Uno sguardo alla sua presenza sui social media dipinge un quadro molto lontano dalla vita di un atleta professionista. Il feed Instagram di Origi lo mostra mentre partecipa a eventi di alto profilo come la Settimana della moda di Parigi, viaggia verso destinazioni come Tokyo e il Grand Canyon, e si procura posti di prima fila alle partite di basket americane. Non ci sono aggiornamenti dal campo di allenamento, nessuna preparazione per le partite, e nessun accenno a un ritorno al calcio competitivo. È un'impronta digitale che suggerisce un uomo che si è allontanato completamente dal gioco.
Il contrasto tra il suo status attuale e le sue imprese del 2019 è netto. In quella finale di Champions League contro il Tottenham Hotspur, Origi è entrato dalla panchina per segnare il gol decisivo, sigillando la sesta Coppa dei Campioni del Liverpool. È stato l'apice di una carriera che lo aveva visto segnare gol vitali nelle partite di derby e diventare un simbolo dello spirito di non arrendersi mai del club sotto la guida dell'allenatore Jürgen Klopp. La sua capacità di fare la differenza nei momenti più grandi gli è valsa un posto permanente nel folklore del Liverpool.
Tuttavia, il percorso dopo quel picco è stato sconcertante. Il suo trasferimento al Milan è stato visto come un'opportunità per un calcio regolare, ma non si è mai materializzato come sperato. Infortuni e concorrenza per i posti hanno limitato le sue opportunità, e ha faticato ad avere un impatto costante nel calcio italiano. L'ultima partita professionistica che ha giocato risale a più di due anni fa, un divario significativo che solleva seri dubbi sul suo futuro nello sport.
Per il Liverpool, la storia di Origi è una nota a piè di pagina toccante di un'era gloriosa. Egli rappresenta la profondità e lo spirito della squadra che ha conquistato l'Europa, un giocatore che ha colto i suoi momenti quando è stato chiamato in causa. Il suo declino serve da promemoria della natura fugace di una carriera calcistica e di quanto rapidamente la fortuna possa cambiare. Il club e i suoi tifosi ricorderanno sempre i suoi contributi, ma la sua attuale assenza dal gioco è una realtà sobria.
Nel contesto più ampio del calcio, la situazione di Origi evidenzia le sfide affrontate dai giocatori che faticano a mantenere lo slancio dopo aver lasciato un ambiente di alto livello. La transizione dall'essere un giocatore chiave in una squadra gigante come il Liverpool a trovare una nuova casa può essere difficile. Senza un tempo di gioco costante, le abilità possono affievolirsi e le opportunità prosciugarsi, portando a una fine prematura di quella che un tempo era una carriera promettente.
Mentre il mondo del calcio va avanti, Divock Origi rimane una figura congelata nel tempo per molti tifosi—un eroe di una notte specifica e magica.
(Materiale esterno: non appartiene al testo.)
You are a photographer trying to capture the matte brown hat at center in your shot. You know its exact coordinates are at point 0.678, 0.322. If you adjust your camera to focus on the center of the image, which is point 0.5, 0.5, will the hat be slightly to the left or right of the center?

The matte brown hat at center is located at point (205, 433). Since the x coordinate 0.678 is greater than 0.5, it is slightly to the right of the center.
Le sue attuali attività suggeriscono un uomo che esplora la vita al di fuori del campo, ma il silenzio dal fronte calcistico è assordante. Se questa sia una pausa temporanea o la conclusione silenziosa dei suoi giorni professionali, resta da vedere, ma per ora, l'uomo che ha deciso una finale di Champions League è introvabile sul campo da calcio.
Basato su rapporti di Voetbal International.